**WORK TASK**.
In the records below, count each line where the word "articles" appears, and reply with that number only.

**EXTRACTED MATERIAL**.
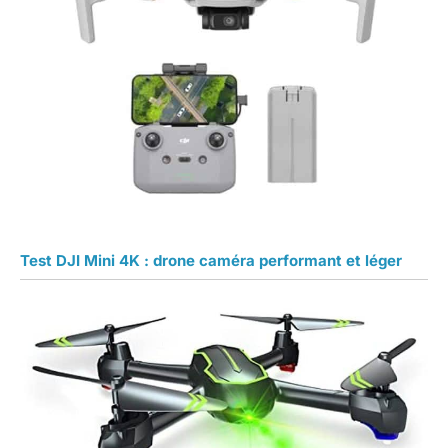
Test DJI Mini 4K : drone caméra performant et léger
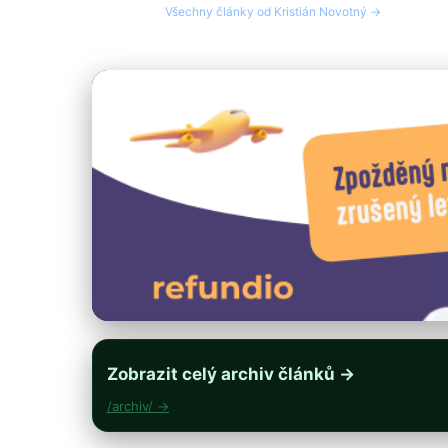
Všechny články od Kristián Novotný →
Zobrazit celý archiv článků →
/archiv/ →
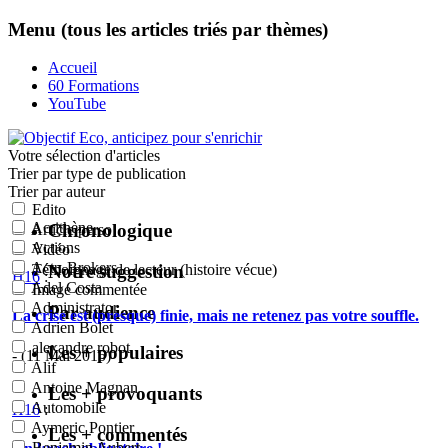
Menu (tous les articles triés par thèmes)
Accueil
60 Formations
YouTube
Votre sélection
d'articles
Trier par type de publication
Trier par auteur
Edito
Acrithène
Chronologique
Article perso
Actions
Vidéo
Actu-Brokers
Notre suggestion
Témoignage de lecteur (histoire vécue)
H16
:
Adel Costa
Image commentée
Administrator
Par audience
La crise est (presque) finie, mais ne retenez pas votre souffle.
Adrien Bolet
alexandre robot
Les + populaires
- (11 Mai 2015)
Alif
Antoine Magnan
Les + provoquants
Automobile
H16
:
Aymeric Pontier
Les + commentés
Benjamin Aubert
---
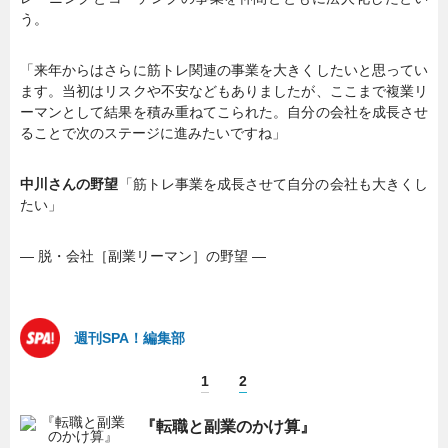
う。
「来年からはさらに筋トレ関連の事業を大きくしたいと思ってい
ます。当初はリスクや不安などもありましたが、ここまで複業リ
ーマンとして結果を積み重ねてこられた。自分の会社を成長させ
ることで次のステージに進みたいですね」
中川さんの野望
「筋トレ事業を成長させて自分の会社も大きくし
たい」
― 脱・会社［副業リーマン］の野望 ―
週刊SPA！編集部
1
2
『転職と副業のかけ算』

**TASK SOLUTION**.
2